By analyzing existing cross correlation between Warner Music Group and Microsoft, you can compare the effects of market volatilities on Warner Music and Microsoft and check how they will diversify away market risk if combined in the same portfolio for a given time horizon. You can also utilize pair trading strategies of matching a long position in Warner Music with a short position of Microsoft. Check out your portfolio center. Please also check ongoing floating volatility patterns of Warner Music and Microsoft.

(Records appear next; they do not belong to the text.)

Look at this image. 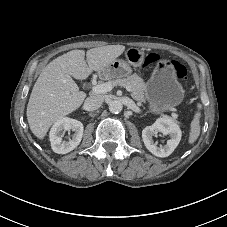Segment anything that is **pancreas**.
<instances>
[{
    "label": "pancreas",
    "instance_id": "obj_1",
    "mask_svg": "<svg viewBox=\"0 0 227 227\" xmlns=\"http://www.w3.org/2000/svg\"><path fill=\"white\" fill-rule=\"evenodd\" d=\"M108 83H110L112 86H129L131 88V95L133 99L138 102L145 100V91L147 89V85L137 74H132L125 78L112 79L109 80Z\"/></svg>",
    "mask_w": 227,
    "mask_h": 227
}]
</instances>
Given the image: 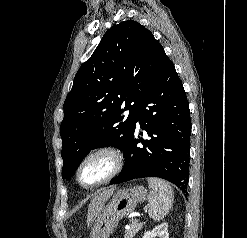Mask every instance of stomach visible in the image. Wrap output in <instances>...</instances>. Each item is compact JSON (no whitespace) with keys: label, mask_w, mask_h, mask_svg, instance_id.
Here are the masks:
<instances>
[{"label":"stomach","mask_w":247,"mask_h":238,"mask_svg":"<svg viewBox=\"0 0 247 238\" xmlns=\"http://www.w3.org/2000/svg\"><path fill=\"white\" fill-rule=\"evenodd\" d=\"M148 192L143 186L120 189L96 218L91 238H109L118 222L132 213L138 203L147 199Z\"/></svg>","instance_id":"0dacf381"}]
</instances>
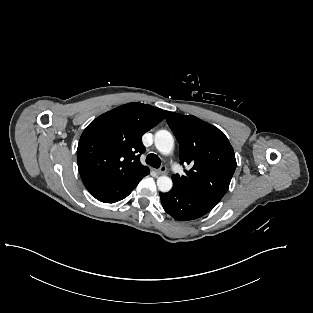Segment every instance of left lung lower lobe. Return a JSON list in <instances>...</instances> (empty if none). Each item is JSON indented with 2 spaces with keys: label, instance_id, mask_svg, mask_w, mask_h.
<instances>
[{
  "label": "left lung lower lobe",
  "instance_id": "0a47b994",
  "mask_svg": "<svg viewBox=\"0 0 313 313\" xmlns=\"http://www.w3.org/2000/svg\"><path fill=\"white\" fill-rule=\"evenodd\" d=\"M160 197L164 210L180 221L199 218L216 205L210 200L186 193L176 185H173V188L167 193L160 192Z\"/></svg>",
  "mask_w": 313,
  "mask_h": 313
}]
</instances>
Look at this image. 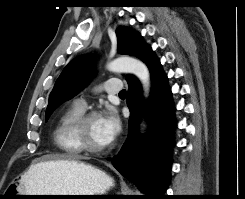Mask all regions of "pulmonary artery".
Masks as SVG:
<instances>
[{"label": "pulmonary artery", "instance_id": "e3ab8cb5", "mask_svg": "<svg viewBox=\"0 0 245 199\" xmlns=\"http://www.w3.org/2000/svg\"><path fill=\"white\" fill-rule=\"evenodd\" d=\"M122 88L123 85L119 79H109L102 86L103 91H105L107 94H117L122 91ZM75 105L83 109L85 106V101L83 99H79L75 102Z\"/></svg>", "mask_w": 245, "mask_h": 199}]
</instances>
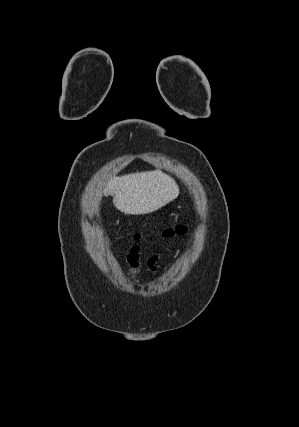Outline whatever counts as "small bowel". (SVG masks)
<instances>
[{"label": "small bowel", "instance_id": "c3829d8e", "mask_svg": "<svg viewBox=\"0 0 299 427\" xmlns=\"http://www.w3.org/2000/svg\"><path fill=\"white\" fill-rule=\"evenodd\" d=\"M157 261V257H153L149 261V265L151 268H154V264ZM127 262L132 270H136L140 263H139V247L134 246L131 248L127 255Z\"/></svg>", "mask_w": 299, "mask_h": 427}]
</instances>
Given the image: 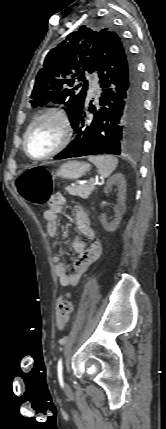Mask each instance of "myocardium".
Listing matches in <instances>:
<instances>
[{
	"label": "myocardium",
	"instance_id": "1",
	"mask_svg": "<svg viewBox=\"0 0 166 429\" xmlns=\"http://www.w3.org/2000/svg\"><path fill=\"white\" fill-rule=\"evenodd\" d=\"M45 119H54L56 121L59 122L60 126H61V139L59 144L48 154L42 156V157H34L32 156L27 148V141H28V137L30 132L32 131V129L42 120ZM71 136H72V127H71V121L69 118V115L67 113V111L65 109H63L62 107L59 106H55V107H50L46 110H44L43 112H41L39 115H37L33 121L29 124V126L27 127L24 135H23V151L26 154V156L34 161H43V160H47L50 159L54 156H56L57 154H59L61 151H63L68 144L70 143L71 140Z\"/></svg>",
	"mask_w": 166,
	"mask_h": 429
}]
</instances>
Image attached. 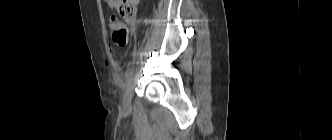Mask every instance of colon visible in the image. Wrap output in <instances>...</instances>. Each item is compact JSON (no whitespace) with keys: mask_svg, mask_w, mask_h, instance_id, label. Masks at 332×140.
<instances>
[{"mask_svg":"<svg viewBox=\"0 0 332 140\" xmlns=\"http://www.w3.org/2000/svg\"><path fill=\"white\" fill-rule=\"evenodd\" d=\"M140 0H106L122 18L131 19L136 15ZM112 39L118 45H124L127 41V29L115 16L110 19Z\"/></svg>","mask_w":332,"mask_h":140,"instance_id":"colon-1","label":"colon"}]
</instances>
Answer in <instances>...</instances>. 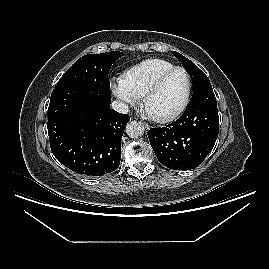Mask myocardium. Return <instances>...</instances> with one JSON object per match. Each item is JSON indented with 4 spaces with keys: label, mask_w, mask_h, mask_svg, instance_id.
<instances>
[{
    "label": "myocardium",
    "mask_w": 269,
    "mask_h": 269,
    "mask_svg": "<svg viewBox=\"0 0 269 269\" xmlns=\"http://www.w3.org/2000/svg\"><path fill=\"white\" fill-rule=\"evenodd\" d=\"M176 71H183L187 77L188 84H187V91H186L185 97H184L182 103L180 104V106L170 113H167V114L161 115V116H154V115H150L147 113L148 116L155 122L166 123V122L172 121L175 118H177L180 114H182L184 112V110L186 109V107L188 106V103L190 101L191 94H192V88H193V82H192L191 75L186 68L181 67V66H174L171 69L166 70L165 72L160 74L153 81V83L144 91V93L142 94V99H141L142 108L146 111V104H147L148 100L150 99V97L152 95H154L160 89V87L162 86L164 81L172 73H174Z\"/></svg>",
    "instance_id": "myocardium-1"
}]
</instances>
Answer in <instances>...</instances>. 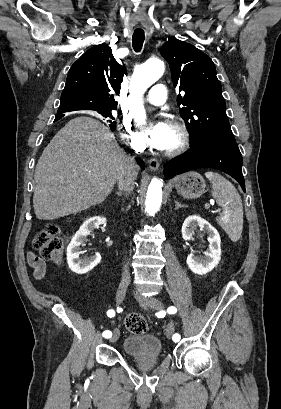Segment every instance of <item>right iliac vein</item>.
<instances>
[{
    "mask_svg": "<svg viewBox=\"0 0 281 409\" xmlns=\"http://www.w3.org/2000/svg\"><path fill=\"white\" fill-rule=\"evenodd\" d=\"M127 287H128V284L125 283V282H121L119 284V287H118L117 293H116V303H117V305H119V304H121L123 302V300L125 298V295H126ZM110 338H111L110 342H112V343L116 342L118 340V338H119V330L116 329L114 331V333H113V336L110 337Z\"/></svg>",
    "mask_w": 281,
    "mask_h": 409,
    "instance_id": "1",
    "label": "right iliac vein"
}]
</instances>
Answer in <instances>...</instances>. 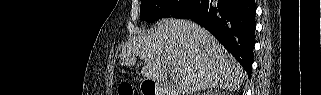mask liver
Wrapping results in <instances>:
<instances>
[{"label": "liver", "instance_id": "6515ba94", "mask_svg": "<svg viewBox=\"0 0 321 95\" xmlns=\"http://www.w3.org/2000/svg\"><path fill=\"white\" fill-rule=\"evenodd\" d=\"M145 61L141 74L161 83L167 74L176 76L177 95L207 88L234 91L245 72L240 64L207 30L188 20L166 19L149 34L132 37L123 46L120 64Z\"/></svg>", "mask_w": 321, "mask_h": 95}]
</instances>
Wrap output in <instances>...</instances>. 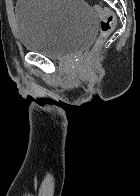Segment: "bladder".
<instances>
[{"mask_svg": "<svg viewBox=\"0 0 140 196\" xmlns=\"http://www.w3.org/2000/svg\"><path fill=\"white\" fill-rule=\"evenodd\" d=\"M14 15L22 47L50 59L82 52L98 31V14L84 0H18Z\"/></svg>", "mask_w": 140, "mask_h": 196, "instance_id": "31cf9c89", "label": "bladder"}]
</instances>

Diversification Opportunities for Warner Music and Microsoft

WarnerMicrosoftDiversified AwayWarnerMicrosoftDiversified Away100%
-0.39
  Correlation Coefficient

Very good diversification

The 3 months correlation between Warner and Microsoft is -0.39. Overlapping area represents the amount of risk that can be diversified away by holding Warner Music Group and Microsoft in the same portfolio, assuming nothing else is changed. The correlation between historical prices or returns on Microsoft and Warner Music is a relative statistical measure of the degree to which these equity instruments tend to move together. The correlation coefficient measures the extent to which returns on Warner Music Group are associated (or correlated) with Microsoft. Values of the correlation coefficient range from -1 to +1, where. The correlation of zero (0) is possible when the price movement of Microsoft has no effect on the direction of Warner Music i.e., Warner Music and Microsoft go up and down completely randomly.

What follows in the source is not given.